My son and I read this last night:

1 Timothy 6
3 If anyone teaches a different doctrine and does not agree with the sound words of our Lord Jesus Christ and the teaching that accords with godliness, 4 he is puffed up with conceit and understands nothing. He has an unhealthy craving for controversy and for quarrels about words, which produce envy, dissension, slander, evil suspicions, 5 and constant friction among people who are depraved in mind and deprived of the truth, imagining that godliness is a means of gain. 6 Now there is great gain in godliness with contentment, 7 for we brought nothing into the world, and we cannot take anything out of the world.


----------



## Inthegarge (Oct 25, 2011)

Never hurts to be reminded not to get too big for our britches..... It's all because of Him and it all belongs to him....


----------



## Ronnie T (Oct 25, 2011)

formula1 said:


> My son and I read this last night:
> 
> 1 Timothy 6
> 3 If anyone teaches a different doctrine and does not agree with the sound words of our Lord Jesus Christ and the teaching that accords with godliness,
> ...



Few people are satisfied with God's word alone these days.
And I think most people study "subjects" rather than read the Bible.  Few people read Paul's letter to the Roman church any more.  They do "scripture" searches, but don't see the importance of getting the concept of the entire piece.

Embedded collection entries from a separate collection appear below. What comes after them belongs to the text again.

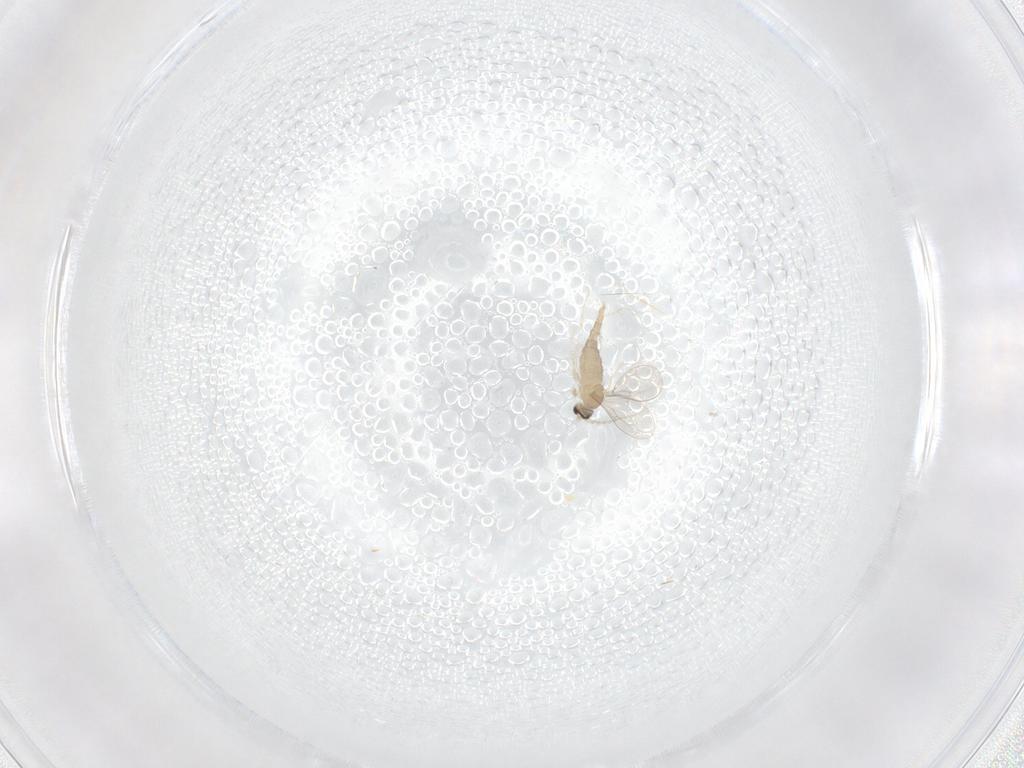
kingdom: Animalia
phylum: Arthropoda
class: Insecta
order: Diptera
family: Cecidomyiidae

Rather than using the scriptures to search for God, we use them to search for the answers to our microscopic questions.  Microscipic brains looking for microscopic answers that we'll probably misuse when we claim to have found those answers.

And all the time it was as simple as a child making mud pies in the backyard.
Read it, accept it, enjoy it's blessing.

Transformation.


----------



## thedeacon (Oct 31, 2011)

Sometimes we all fall in love with ourselves and the sound of our own voices.

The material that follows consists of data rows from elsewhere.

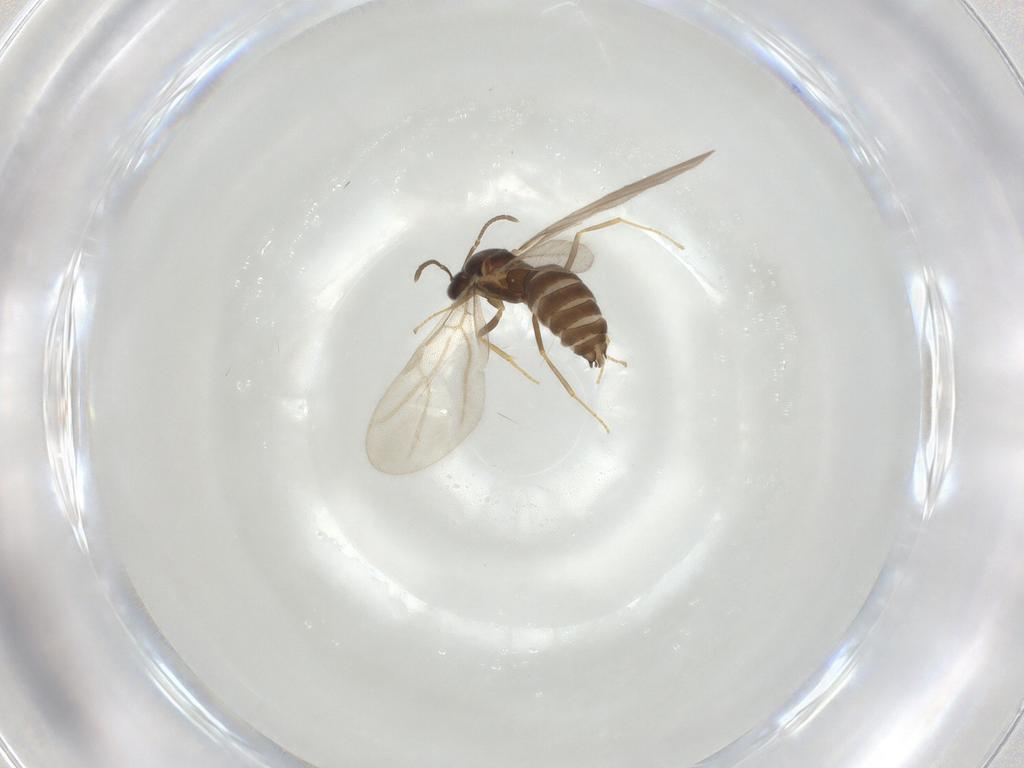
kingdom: Animalia
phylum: Arthropoda
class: Insecta
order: Hymenoptera
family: Formicidae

We need to quite our own voices and be still long enough to listen to God and his word. We need to hunger and thirst after the rightousness of our God.

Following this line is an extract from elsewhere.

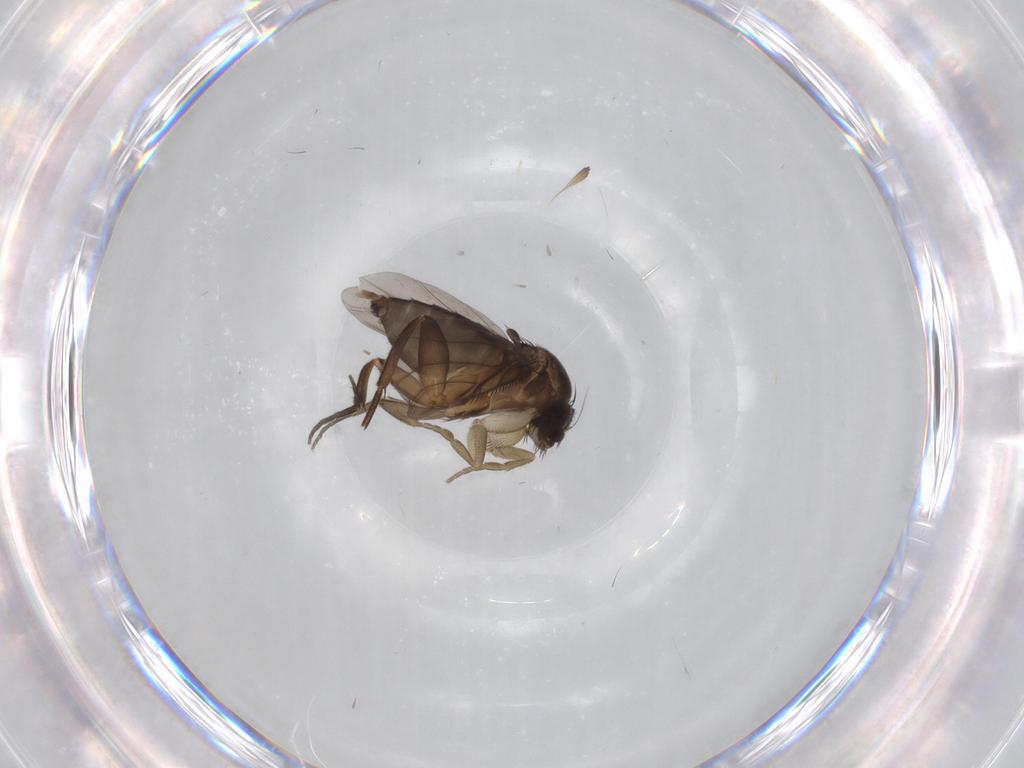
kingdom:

Study to show ourselves approved of God.

Take on the whole word of God and not just what sounds good.

I love the word of God, what a book from a great God.


----------



## mtnwoman (Oct 31, 2011)

Like a deer panteth for water I panteth for thee.

There is nothing that I have that I want to take with me. If'n y'all need anything please, come get it....i'd like to unload...hahahahaha. I'm ready to go.

Less of me Lord, and more of thee. The older I get and the closer I get, the more content I become with less of myself and my mountains of things.

I wanna take no baggage thru that eye of the needle. Only by grace and mercy will I be able to slide thru by the skin of my teeth.


----------



## formula1 (Nov 1, 2011)

*Re:*



mtnwoman said:


> Only by grace and mercy will I be able to slide thru by the skin of my teeth.



Amen. And His grace is sufficient!


----------



## thedeacon (Nov 1, 2011)

How True, or less.


----------